The nest of the whitethroat is a round, flimsy structure, formed of slender stalks of grass and herbs, and lined with horsehair, and is placed two or three feet above the ground, in the brambles and briers of the hedge, or in a large furze-bush. The five eggs are of a greenish white, speckled with olive, and sometimes blotched and marked with grey and light brown. One brood only is reared. Nettle-creeper is a common name for this bird, on account of its love of weeds, especially of nettles, no doubt because the small caterpillars it feeds on are most abundant on them. It is also fond of fruit, wild and cultivated, and visits the gardens near its haunts to feed on currants and raspberries.
Lesser Whitethroat.
Sylvia curruca.
Head, neck, and back smoke-grey; ear coverts almost black; wings brown edged with grey; tail dusky, outer feather as in the last species, the two next tipped with white; lower parts nearly pure white; feet lead colour. Length, five and a quarter inches.
The difference in size between this warbler and the one last described is very slight; still, there is a difference; and the descriptive epithet of lesser would also be a suitable one if applied in another sense. He is a less important bird. To begin with, he is much rarer, being only of local distribution in England and Scotland, and unknown in Ireland; in colouring he is more obscure; his trivial song has nothing in it to attract attention; he is shyer in habits, passes much of the time among the higher foliage of the trees he frequents, and is, consequently, not often seen.

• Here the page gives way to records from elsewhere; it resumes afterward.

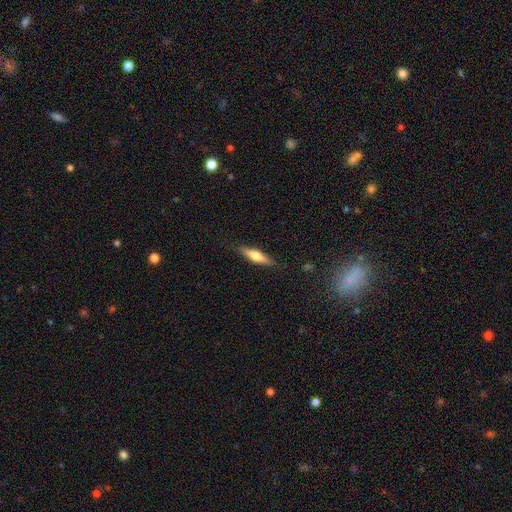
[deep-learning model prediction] A smooth galaxy with no disk features (52%) that is cigar-shaped (73%).

Vote fractions:
- Smooth or featured? smooth: 52% / featured or disk: 42% / star or artifact: 6%
- How rounded? cigar-shaped: 73% / in between: 25% / round: 2%
- Merging? none: 84% / minor disturbance: 12% / major disturbance: 3% / merger: 1%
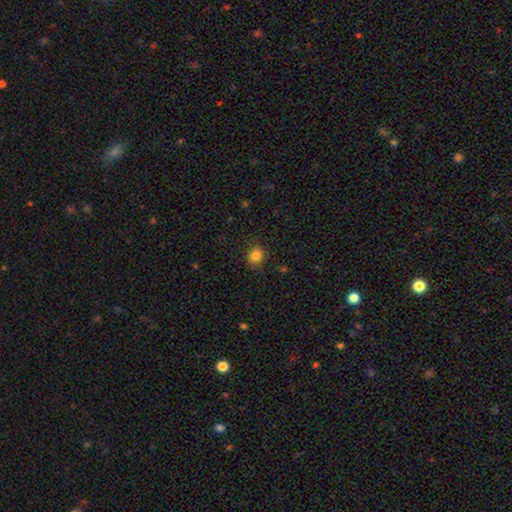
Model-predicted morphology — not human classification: This appears to be a smooth galaxy with no disk features (83%) that is round (75%). Merging: none (86%).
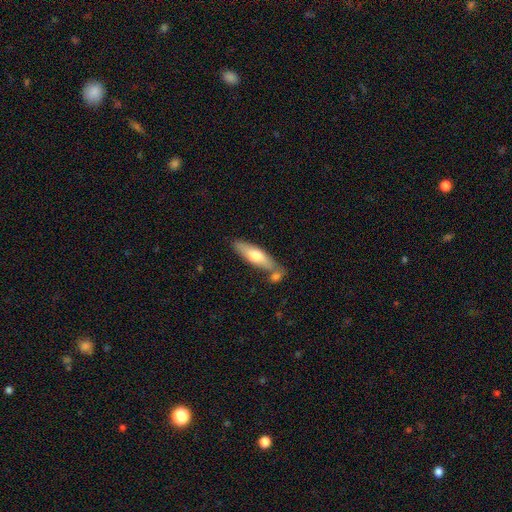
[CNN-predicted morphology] The model was most divided on "how rounded": cigar-shaped: 58%, in between: 40%, round: 2%. More confident: merging — none (66%); smooth or featured — smooth (61%).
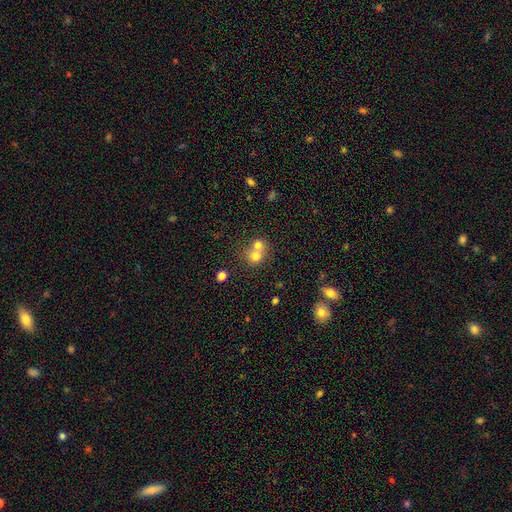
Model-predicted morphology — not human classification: A smooth galaxy with no disk features (71%) that is round (81%). Merging: merger (60%).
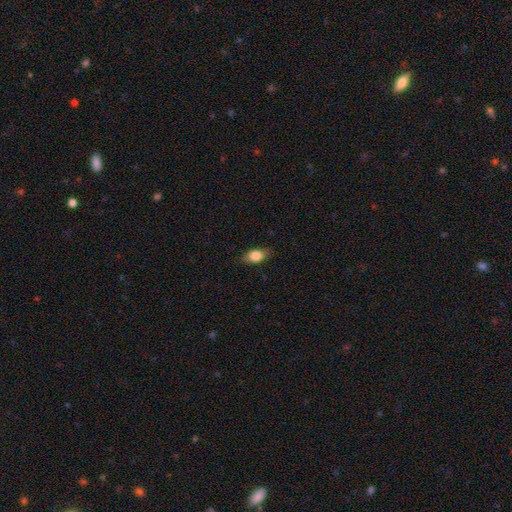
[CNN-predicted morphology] smooth 82%, featured or disk 11%, star or artifact 7%. Down the decision tree: how rounded — in between (83%); merging — none (81%).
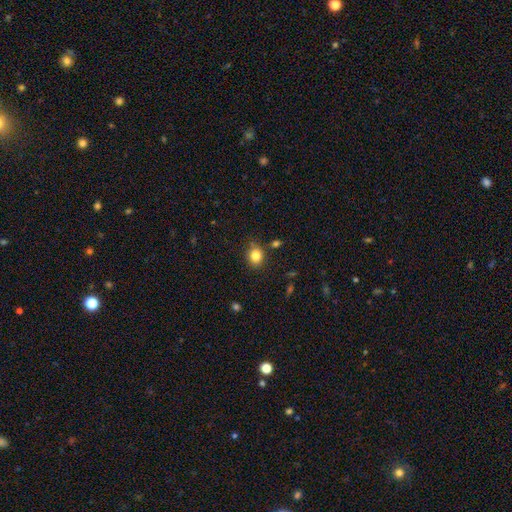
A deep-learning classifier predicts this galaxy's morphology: smooth 83%, star or artifact 11%, featured or disk 6%. Down the decision tree: how rounded — round (64%); merging — none (81%).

He arrives in this country about or shortly after the middle of April, and is found in thickets and copses, and hedges in the neighbourhood of trees. Like most of the warblers, he is exceedingly restless, and moves incessantly among the leaves, picking up the aphides and minute caterpillars, and from time to time darts into the air to capture some small passing insect. Like the common whitethroat, he is also fond of ripe fruit, especially currants and raspberries. He is often on the wing, passing directly from place to place with an undulating flight and rapidly-beating wings. When singing he swells his throat out, and delivers his strain with considerable vigour; but his song is of the shortest, and is composed of one or two notes, hurriedly repeated two or three times without variation, and with scarcely any musical quality in it. No sooner is it finished than the bird is off again on his flitting rambles among the leaves and twigs; it is less like a song than an exclamation of pleasure—a cheerful call that bursts out from time to time.
The lesser whitethroat nests in orchards, coppices, thick hedgerows, bramble and furze bushes on commons, and among tangled vegetation overhanging streams, but in all cases the nest is placed in the midst of a dense mass of foliage. This is a somewhat loosely made and shallow structure, composed of dry grass-stems and small twigs, bound together with cobwebs and cocoons, and lined with fine rootlets and horsehair. Four or five eggs are laid, in ground-colour white or dull buff, blotched and speckled with greenish brown, with underlying markings of purplish grey.